もう(収容)施設はつくらない   ~特養を地域のケア付き住宅に~

このような経験をとおして、当法人は、4つめの特養を2001年4月、尼崎市食満(けま)に開設しました。もう収容施設はつくらない、特養ホームを「地域のケア付住宅に」を法人の設計コンセプトにしました。 設計の指導監修をしていただきました京都大学大学院の故外山義教授は、特養に入ると高齢者の生命力がしぼんでしまう、とおっしゃいました。それはこれまでの生活とあまりにかけはなれた特養での「5つの生活の落差」がそうさせるのだと。
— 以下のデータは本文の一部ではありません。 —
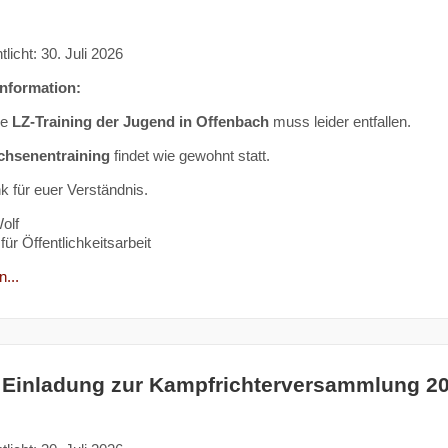
tlicht: 30. Juli 2026
Information:
ge
LZ-Training der Jugend in Offenbach
muss leider entfallen.
chsenentraining
findet wie gewohnt statt.
k für euer Verständnis.
olf
für Öffentlichkeitsarbeit
...
 Einladung zur Kampfrichterversammlung 2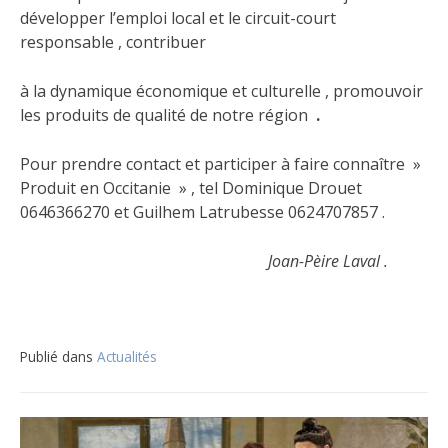
développer l’emploi local et le circuit-court
responsable , contribuer
à la dynamique économique et culturelle , promouvoir
les produits de qualité de notre région
.
Pour prendre contact et participer à faire connaître »
Produit en Occitanie » , tel Dominique Drouet
0646366270 et Guilhem Latrubesse 0624707857 .
Joan-Pèire Laval .
Publié dans
Actualités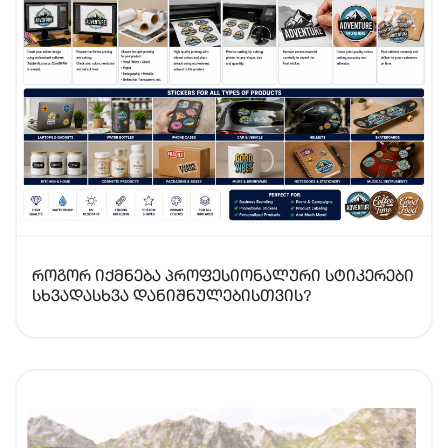
როგორ იქმნება პროფესიონალური სტიკერები
სხვადასხვა დანიშნულებისთვის?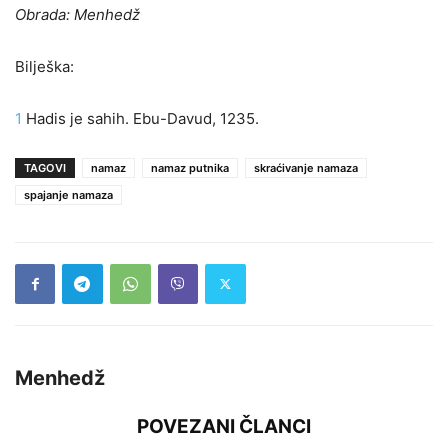
Obrada: Menhedž
Bilješka:
1
Hadis je sahih. Ebu-Davud, 1235.
TAGOVI
namaz
namaz putnika
skraćivanje namaza
spajanje namaza
Menhedž
POVEZANI ČLANCI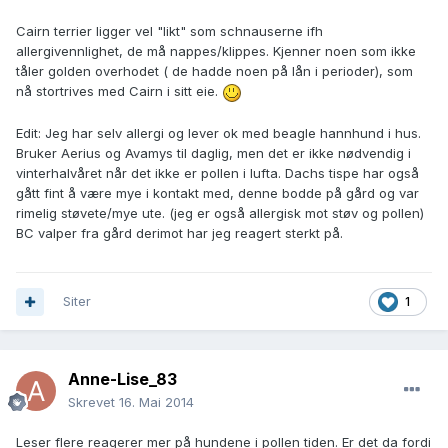
Cairn terrier ligger vel "likt" som schnauserne ifh
allergivennlighet, de må nappes/klippes. Kjenner noen som ikke
tåler golden overhodet ( de hadde noen på lån i perioder), som
nå stortrives med Cairn i sitt eie.
Edit: Jeg har selv allergi og lever ok med beagle hannhund i hus.
Bruker Aerius og Avamys til daglig, men det er ikke nødvendig i
vinterhalvåret når det ikke er pollen i lufta. Dachs tispe har også
gått fint å være mye i kontakt med, denne bodde på gård og var
rimelig støvete/mye ute. (jeg er også allergisk mot støv og pollen)
BC valper fra gård derimot har jeg reagert sterkt på.
Siter
1
Anne-Lise_83
Skrevet
16. Mai 2014
Leser flere reagerer mer på hundene i pollen tiden. Er det da fordi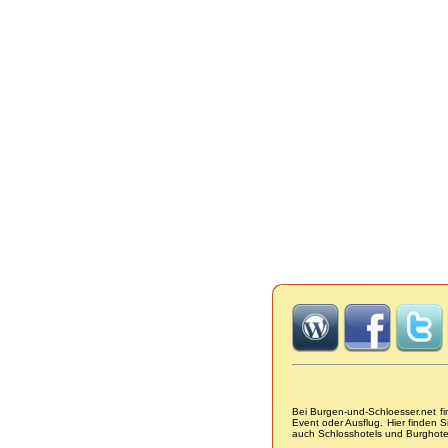
Bei Burgen-und-Schloesser.net f
Event oder Ausflug. Hier finden 
auch Schlosshotels und Burghot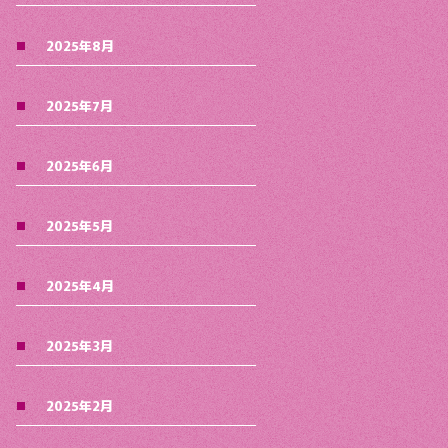
2025年8月
2025年7月
2025年6月
2025年5月
2025年4月
2025年3月
2025年2月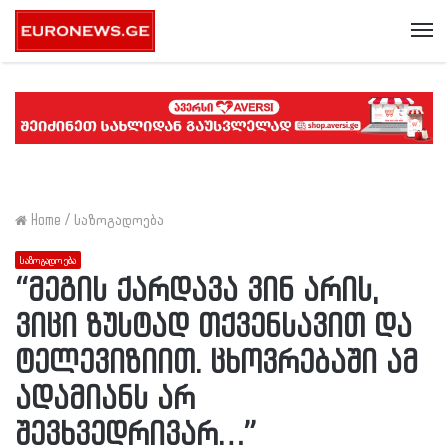
Me
Home
/
საზოგადოება
საზოგადოება
“მეგის ქარდავა ვინ არის,
ვიცი ზუსტად თქვენსავით და
ტელევიზიით. ცხოვრებაში ამ
ადამიანს არ
შევხვედრივარ…”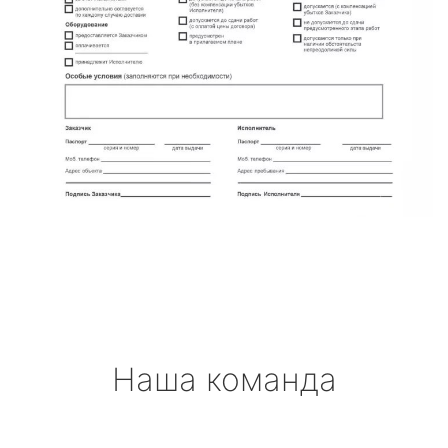
Наша команда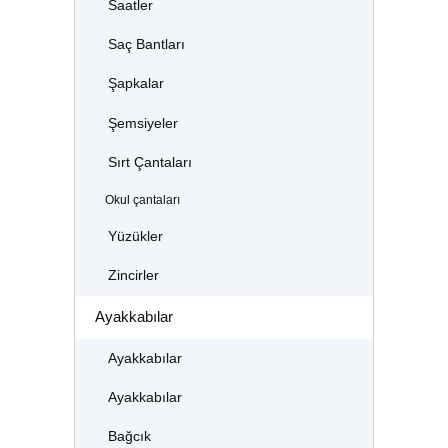
Saatler
Saç Bantları
Şapkalar
Şemsiyeler
Sırt Çantaları
Okul çantaları
Yüzükler
Zincirler
Ayakkabılar
Ayakkabılar
Ayakkabılar
Bağcık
1つめは空間の落差である。あまりにも自宅と違う大きな空間、生活の場と言いながら、まるで大病院のような、まっすぐの長い廊下、その廊下に沿ってならんだ雑居部屋。そのような空間にある日突然連れてこられた認知症の方が、混乱しないはずはない。 2つめは時間の落差である。職員が働きやすいように決められた日課に、これまで100人いれば100様のそれぞれの日課をもっておられた方々が、また、ただでさえ順応性が弱くなっている高齢者があわせなければならない。 3つめは生活の場であるにも関わらず規則だらけで自由を奪われる、規則の落差。 イメージ 4つめは言葉の落差。施設では年長者として遇する言葉づかいなどしてくれない。 5つめはスタッフにすべてをゆだねてしまい何の役割もなくなる、役割の喪失の落差だと。
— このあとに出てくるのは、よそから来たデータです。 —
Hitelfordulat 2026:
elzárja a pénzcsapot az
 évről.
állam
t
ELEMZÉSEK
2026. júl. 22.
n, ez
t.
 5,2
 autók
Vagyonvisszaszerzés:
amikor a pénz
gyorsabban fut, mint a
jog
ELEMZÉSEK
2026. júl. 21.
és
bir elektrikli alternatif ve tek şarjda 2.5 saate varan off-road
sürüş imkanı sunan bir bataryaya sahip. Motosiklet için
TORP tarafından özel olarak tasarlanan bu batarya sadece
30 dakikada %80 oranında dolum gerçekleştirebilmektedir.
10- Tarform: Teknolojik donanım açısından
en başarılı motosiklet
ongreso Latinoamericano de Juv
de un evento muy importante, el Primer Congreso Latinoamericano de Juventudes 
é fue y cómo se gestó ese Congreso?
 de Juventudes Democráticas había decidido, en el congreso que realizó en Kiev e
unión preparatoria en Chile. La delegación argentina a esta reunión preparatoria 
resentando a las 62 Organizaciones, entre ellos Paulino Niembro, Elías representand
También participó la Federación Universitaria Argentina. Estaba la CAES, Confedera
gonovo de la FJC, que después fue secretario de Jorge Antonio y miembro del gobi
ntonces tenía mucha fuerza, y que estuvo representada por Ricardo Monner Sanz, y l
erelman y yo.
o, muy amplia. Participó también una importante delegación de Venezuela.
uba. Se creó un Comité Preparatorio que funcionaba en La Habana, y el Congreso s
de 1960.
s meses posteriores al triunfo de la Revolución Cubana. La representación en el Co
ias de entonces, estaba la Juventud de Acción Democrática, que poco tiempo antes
生命力をしぼませない施設をつくろう、故外山先生の熱い思いを実現しようと思いました。また、ケアはもとより、ハード面の生活空間・環境からも人権を守ろう。そのためにはまず長年の夢であった全室個室を実現しようと決意しました。 さらに、小さなリビングをとりまいて、平均8人ずつが家庭的に暮らせる、いわゆるユニット化にふみきりました。また、ユニットごとに決まった職員を24時間365日配置し、個別ケアを追求するユニットケアを行うことにしました。全個室・ユニットケアのいわゆる新型特養は、2003年度から制度化されましたが、法人は制度に先駆けて、2001年度にハード・ソフトの両面で真に人権を守りたいという観点から、全室個室とユニットケアにたどり着いていたということになります。